In a way, THE LAST JEDI is a middle film in a trilogy that is itself about finding that middle ground, just as important as the balance to the Force that’s always being talked about and the search for hope that the characters find themselves in. It’s the bravura filmmaking during the best moments in this series which always mean more than the plot, when all the elements manage to coalesce into pure cinema maybe especially during the showstopper of Holdo’s final action but also when the glorious John Williams music kicks in for the climax going full throttle and the Porgs that I love so much, who I assume have finally been accepted by Chewbacca, go crazy so during those moments all that is required is to be caught up in the coolness and pure joy of it all. Part of it is also Luke at the end, seen in full spaghetti western close-up, discovering his own truth as the symbol he finally realizes he needs to be and only he knows how to be. So does Rey using the force to lift those rocks at the end as she finally understands the complexity of what she can do in simple terms, taking the lessons of the past and translating them for herself. It’s a movie that wants to find the light in the darkness that the middle chapter is expected to be, the way Rose finds joy in the Fathiers on Canto Bight in a way that no one has ever reacted to anything in this universe before just as the very uncomplicated Poe Dameron spends the film in the middle of an increasingly complicated situation. It’s Holdo who reminds him about what hope means but it’s not until the end when he repeats what her determination to serve as a spark to light the fire of the rebellion that he can understand the film’s own argument against nihilism, that it’s not about the crazy plans and cool sacrifice that Finn almost makes for nothing but what can really be done to make things better to defeat the darkness. Unlike the increasing gloom of most blockbusters (and would be blockbusters) of the past decade, many of which I feel such a growing emotional distance from, this is a film that feels alive and vibrant and, once its own cynicism has been addressed, even optimistic about what its world can be, about what STAR WARS can be, and to make the past itself remember why that mattered. It’s beautiful.

• • •

■ Requirements:
**a.** Rewrite the single paragraph of the passage on The Last Jedi, beginning "In a way, THE LAST JEDI", in a shorter form that keeps its main points.
**b.** In the passage on The Last Jedi, who reminds Poe Dameron what hope means?
**c.** Carry on the passage on The Last Jedi after its final sentence.

■ Records:
• • •

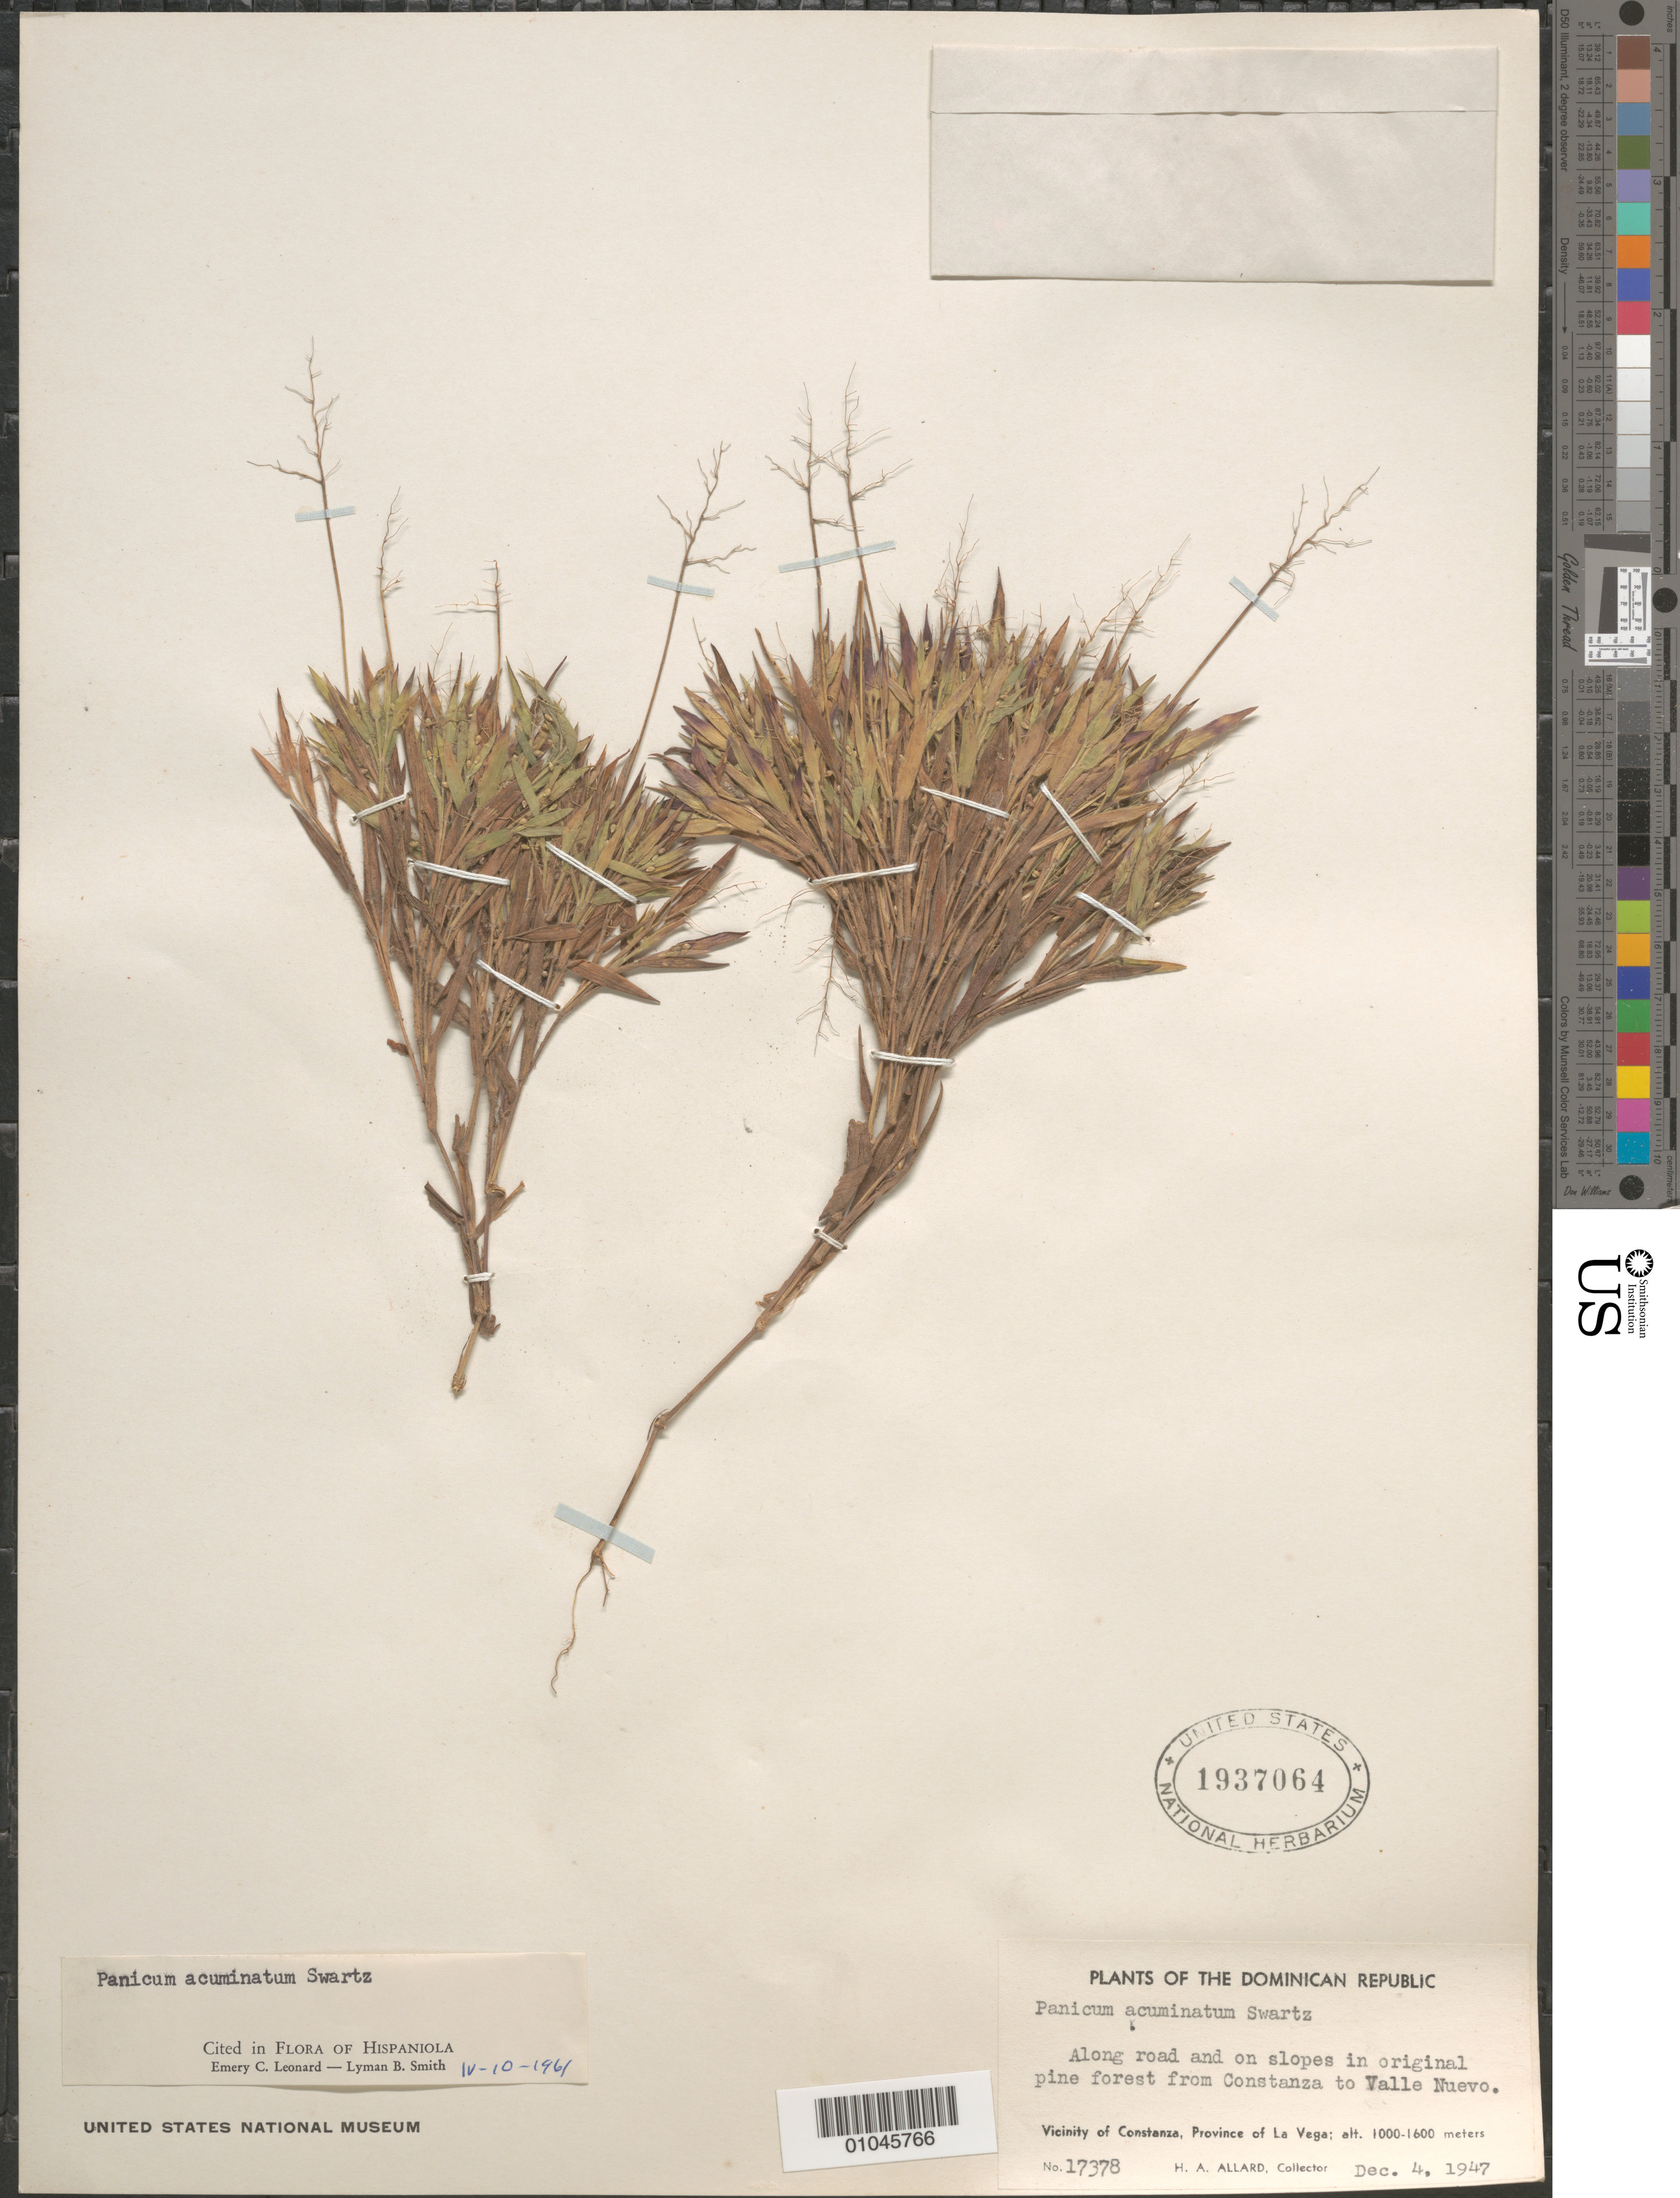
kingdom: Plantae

• • •

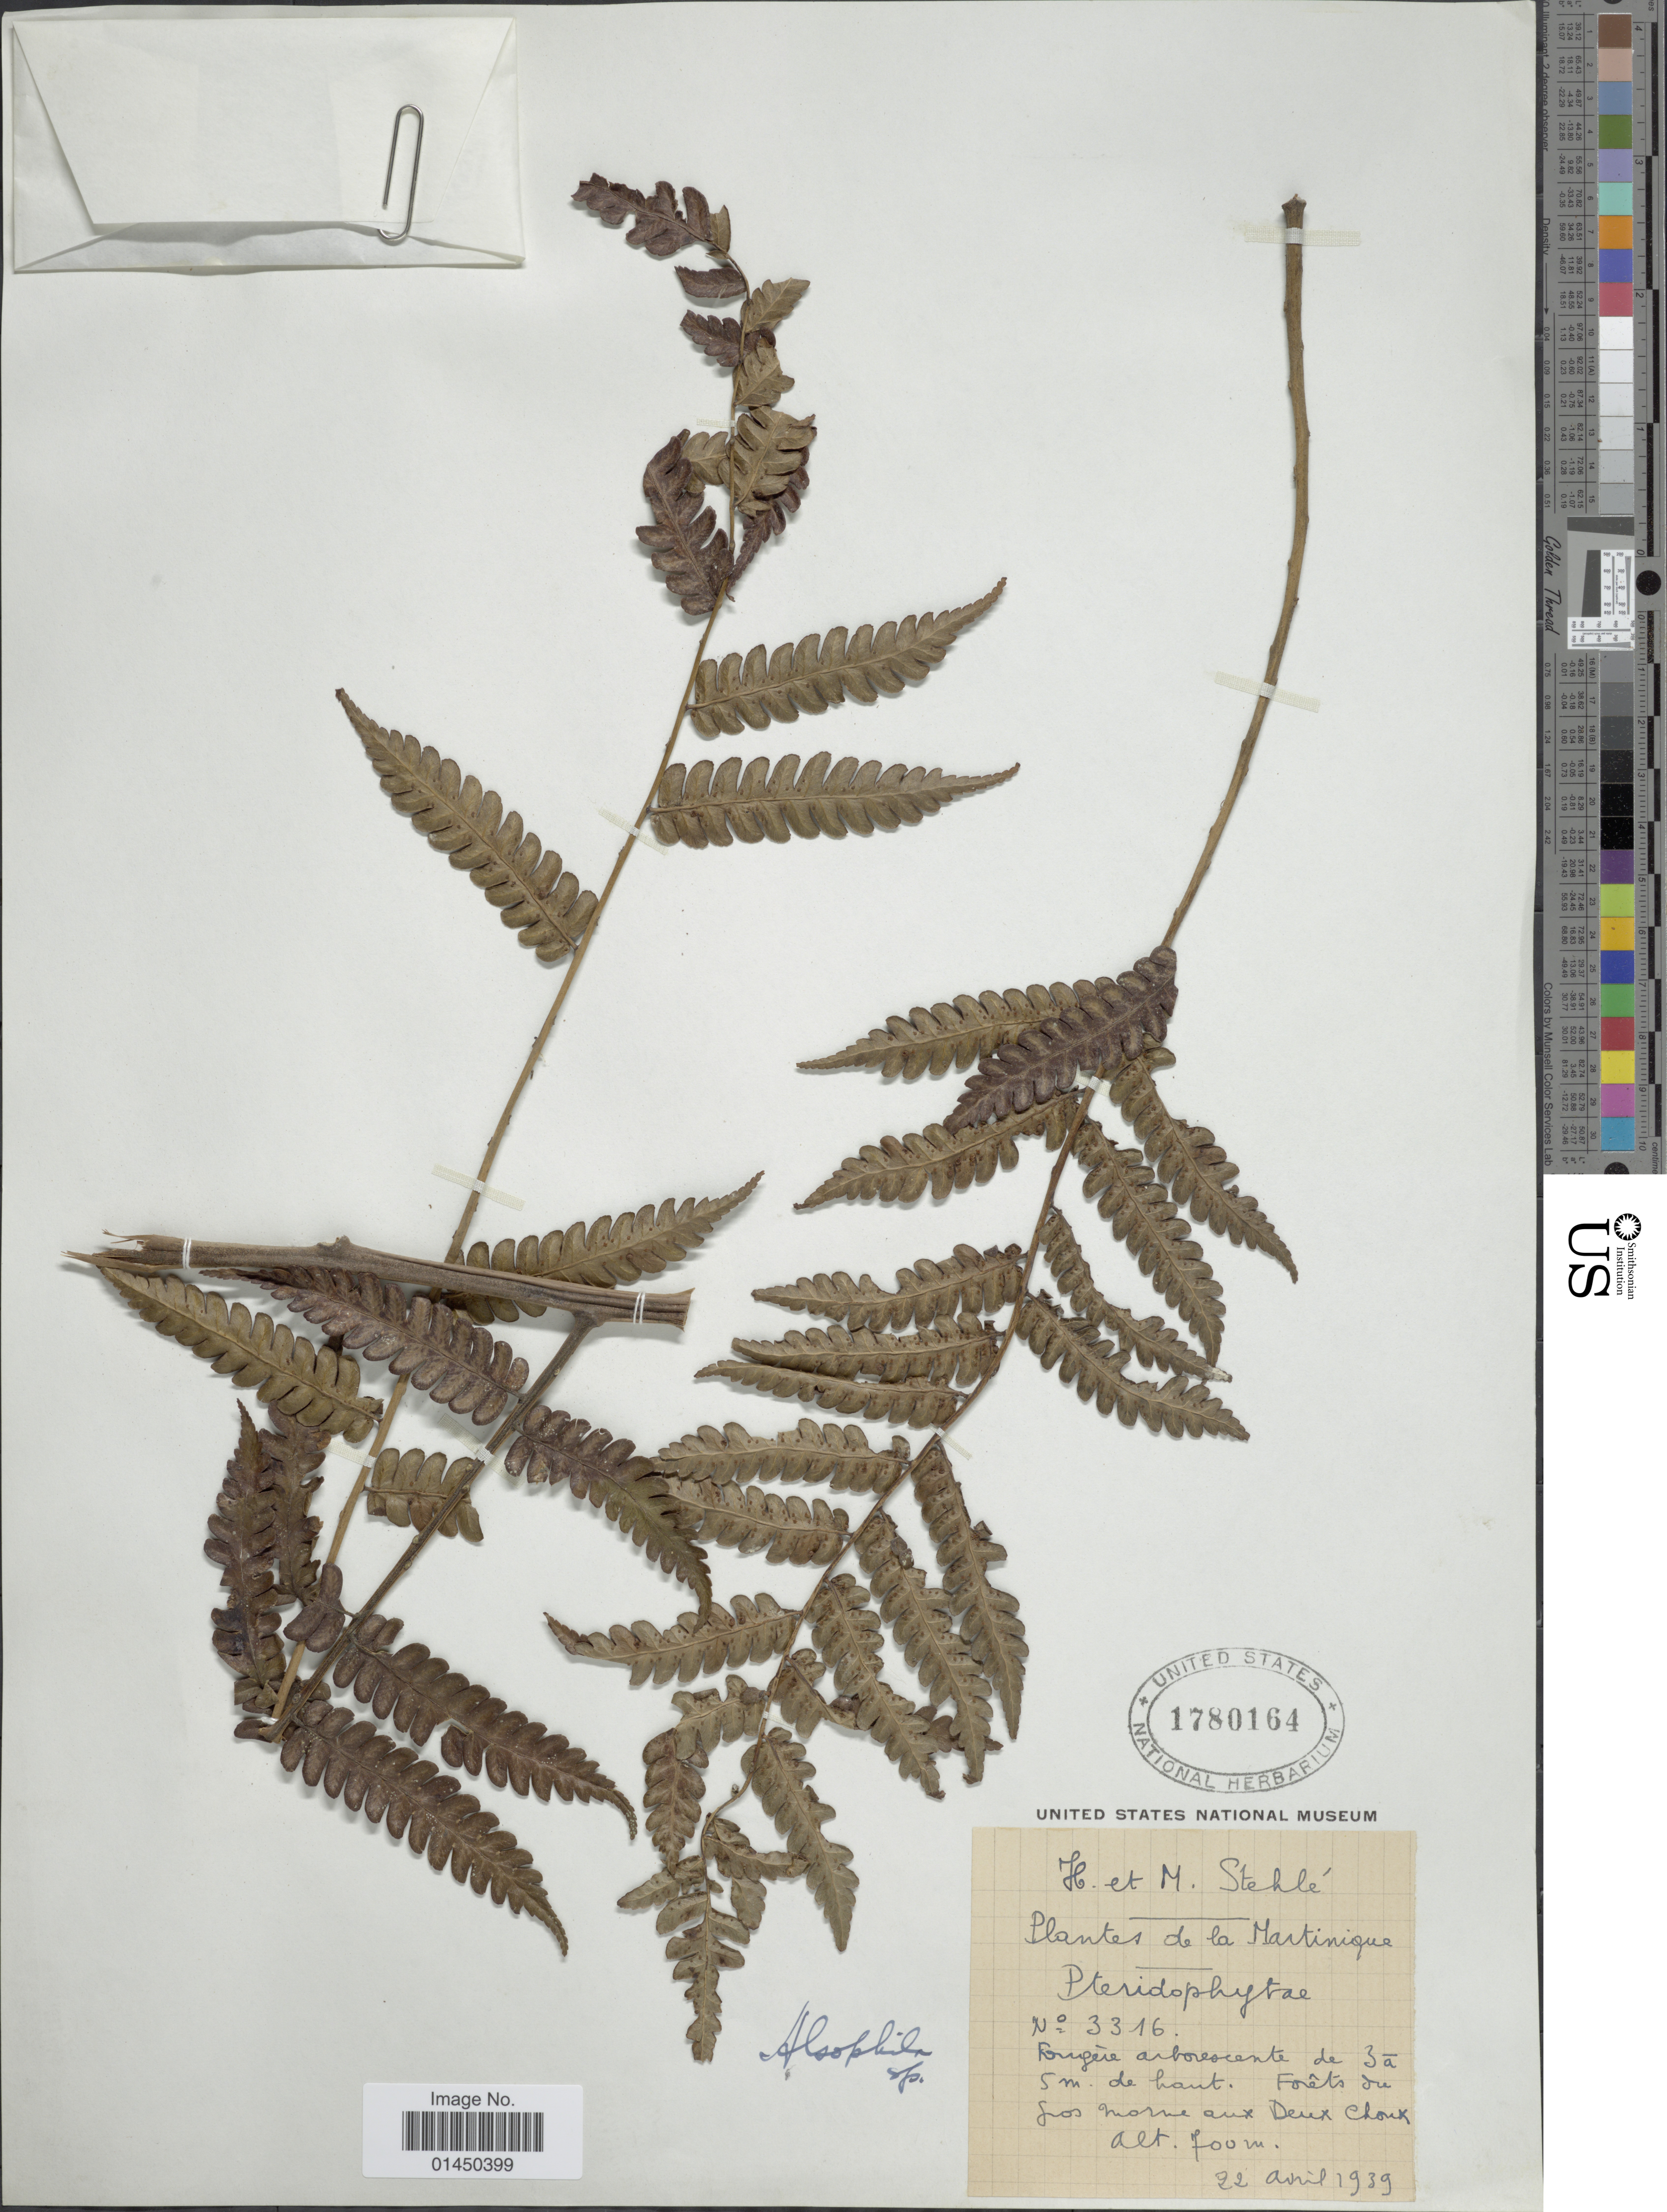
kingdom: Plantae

• • •

■ Answers below:
**a.** THE LAST JEDI is the middle film of a trilogy about finding middle ground. Its best moments of bravura filmmaking matter more than the plot, when everything comes together into pure cinema: Holdo's final action, John Williams's music at the climax, and the Porgs going crazy. Luke at the end, in spaghetti western close-up, realizes the symbol he needs to be. Rey lifts the rocks with the Force as she grasps her abilities by translating past lessons for herself. The film looks for light in the darkness expected of a middle chapter, as when Rose finds joy in the Fathiers on Canto Bight. Poe Dameron spends the film in an increasingly complicated situation. Only at the end, repeating Holdo's words about hope, does he understand the film's argument against nihilism: what matters is not crazy plans or cool sacrifice, like the one Finn almost makes for nothing, but what can really be done to defeat the darkness. Unlike the gloom of most recent blockbusters, the film feels alive and vibrant. Once it has addressed its own cynicism, it is even optimistic about its world and about what STAR WARS can be. It's beautiful.

**b.** Holdo.

**c.**
Because if the argument could be made that great films are either puzzles or dreams, that also explains how STAR WARS can work at its best. THE EMPIRE STRIKES BACK is definitely a dream in how little it makes any rational sense and yet still works flawlessly in all its glory and emotion, just as you could argue that a failing of the prequels is that they each get caught in some sort of middle ground between the two. THE FORCE AWAKENS, not at all a great film, never feels like it’s about more than its own puzzle which means there’s nothing particularly to explore on repeat viewings. THE LAST JEDI, a STAR WARS film very much about the interpretation of STAR WARS and what we imagine it to be gloriously brings the dream back with possibilities of how we still can prove what we have. Of what the future can hold. Because you don’t let the past die, at least not completely. You grow from the past and you have to, because if you don’t then there’s just a void as empty as Kylo Ren’s hands are near the end, forever lacking any knowledge or understanding. The myth only means something if you directly confront it, using that power to turn it into something more before moving on. A few years later, after everything that’s happened in our own world to make this struggle seem all the more resonant, it’s a film that feels even richer than it has yet.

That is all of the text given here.